◆ Directions for this task ◆
Every line below that has the word "inicio" counts once; report how many lines that makes, with no other words.

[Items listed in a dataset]
::::
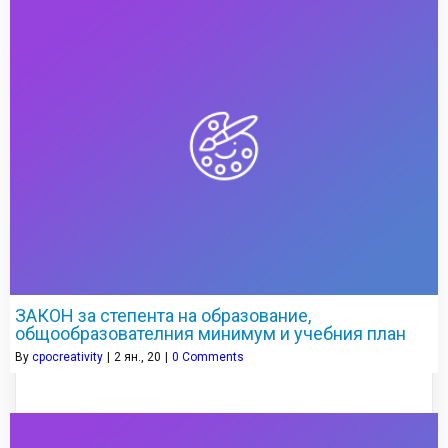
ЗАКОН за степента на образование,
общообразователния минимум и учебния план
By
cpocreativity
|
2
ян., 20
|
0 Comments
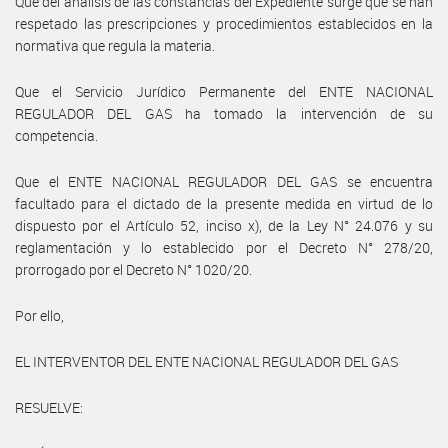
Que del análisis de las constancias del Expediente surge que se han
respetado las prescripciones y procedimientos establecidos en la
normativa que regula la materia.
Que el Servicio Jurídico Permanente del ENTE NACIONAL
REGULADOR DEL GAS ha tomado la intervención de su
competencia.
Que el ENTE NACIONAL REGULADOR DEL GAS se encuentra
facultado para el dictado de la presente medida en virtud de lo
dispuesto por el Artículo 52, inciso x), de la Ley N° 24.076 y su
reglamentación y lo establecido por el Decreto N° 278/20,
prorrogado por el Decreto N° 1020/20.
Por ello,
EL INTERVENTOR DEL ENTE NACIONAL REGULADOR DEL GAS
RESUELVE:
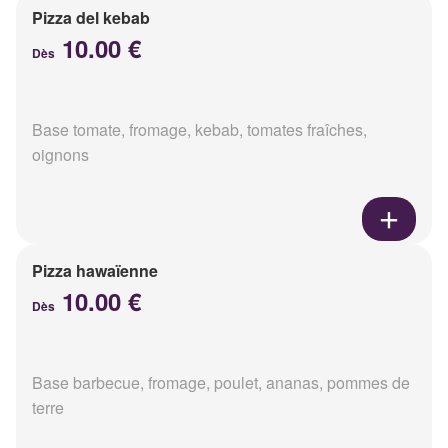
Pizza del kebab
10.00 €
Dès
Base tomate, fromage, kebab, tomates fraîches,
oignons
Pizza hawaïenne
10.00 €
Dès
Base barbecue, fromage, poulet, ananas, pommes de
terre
::::
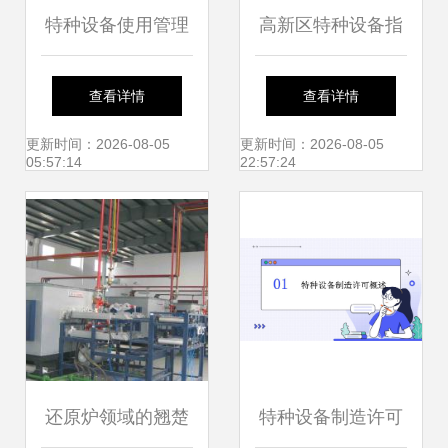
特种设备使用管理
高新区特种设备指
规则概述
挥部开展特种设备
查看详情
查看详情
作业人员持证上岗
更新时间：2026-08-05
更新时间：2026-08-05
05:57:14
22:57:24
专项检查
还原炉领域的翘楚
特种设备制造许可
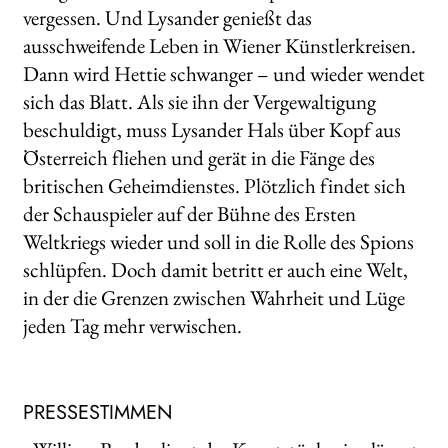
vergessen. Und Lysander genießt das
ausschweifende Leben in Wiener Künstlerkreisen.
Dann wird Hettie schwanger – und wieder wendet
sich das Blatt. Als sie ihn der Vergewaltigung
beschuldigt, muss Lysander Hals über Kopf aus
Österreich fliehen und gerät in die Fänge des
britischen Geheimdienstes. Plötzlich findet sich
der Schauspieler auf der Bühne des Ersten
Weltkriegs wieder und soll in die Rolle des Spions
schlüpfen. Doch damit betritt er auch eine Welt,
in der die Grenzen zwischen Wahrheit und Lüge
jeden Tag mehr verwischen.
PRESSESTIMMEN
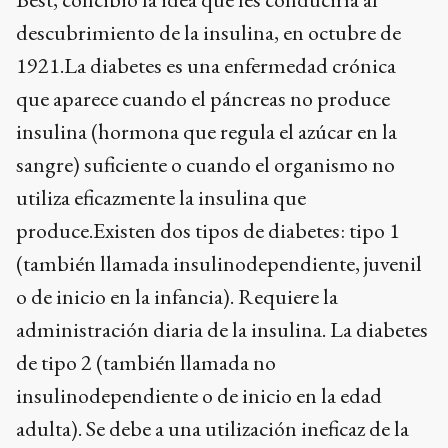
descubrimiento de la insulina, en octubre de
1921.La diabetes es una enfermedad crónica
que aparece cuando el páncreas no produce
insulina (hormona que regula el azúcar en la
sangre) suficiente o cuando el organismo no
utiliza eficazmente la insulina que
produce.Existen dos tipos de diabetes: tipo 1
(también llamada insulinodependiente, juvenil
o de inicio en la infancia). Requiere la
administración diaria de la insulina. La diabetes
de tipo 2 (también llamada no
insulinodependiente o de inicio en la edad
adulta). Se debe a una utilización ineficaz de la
::::
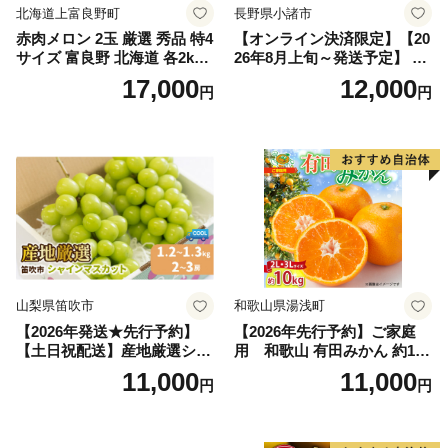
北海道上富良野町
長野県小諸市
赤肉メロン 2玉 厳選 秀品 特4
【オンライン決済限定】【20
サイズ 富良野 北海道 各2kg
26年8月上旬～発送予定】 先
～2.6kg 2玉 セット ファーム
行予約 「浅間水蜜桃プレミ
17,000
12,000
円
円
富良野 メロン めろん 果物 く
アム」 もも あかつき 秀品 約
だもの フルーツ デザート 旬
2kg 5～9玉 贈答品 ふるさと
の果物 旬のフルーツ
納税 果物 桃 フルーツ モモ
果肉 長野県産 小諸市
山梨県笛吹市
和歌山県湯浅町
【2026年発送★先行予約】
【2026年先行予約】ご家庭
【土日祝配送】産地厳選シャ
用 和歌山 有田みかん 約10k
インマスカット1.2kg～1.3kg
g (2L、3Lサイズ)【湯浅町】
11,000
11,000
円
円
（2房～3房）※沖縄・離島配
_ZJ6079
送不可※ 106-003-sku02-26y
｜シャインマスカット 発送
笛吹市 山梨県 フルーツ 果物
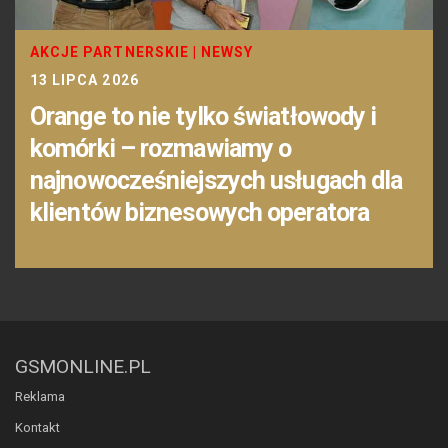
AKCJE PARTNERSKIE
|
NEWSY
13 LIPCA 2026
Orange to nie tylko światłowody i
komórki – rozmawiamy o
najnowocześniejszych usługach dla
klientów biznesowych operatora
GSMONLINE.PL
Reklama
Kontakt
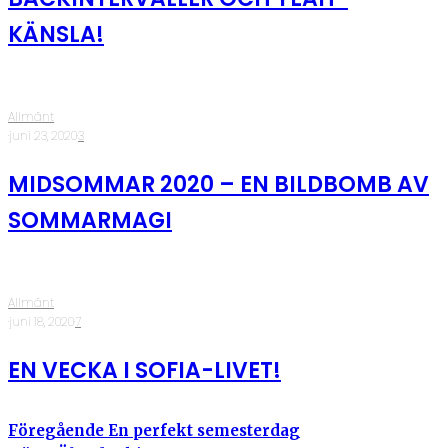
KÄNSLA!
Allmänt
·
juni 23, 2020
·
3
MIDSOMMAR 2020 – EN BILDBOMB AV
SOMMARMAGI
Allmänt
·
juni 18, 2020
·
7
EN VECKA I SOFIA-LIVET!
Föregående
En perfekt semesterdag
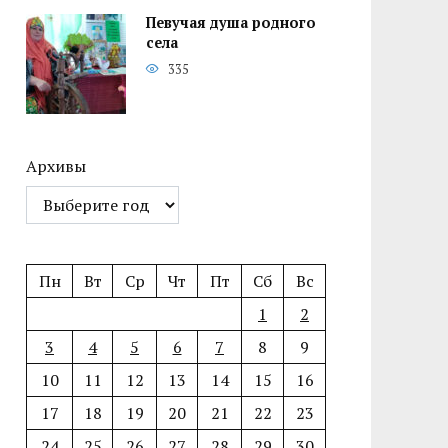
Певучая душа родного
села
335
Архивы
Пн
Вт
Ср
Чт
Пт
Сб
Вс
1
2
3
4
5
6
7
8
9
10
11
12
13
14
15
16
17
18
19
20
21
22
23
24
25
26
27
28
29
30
::::
◆ Task response ◆
2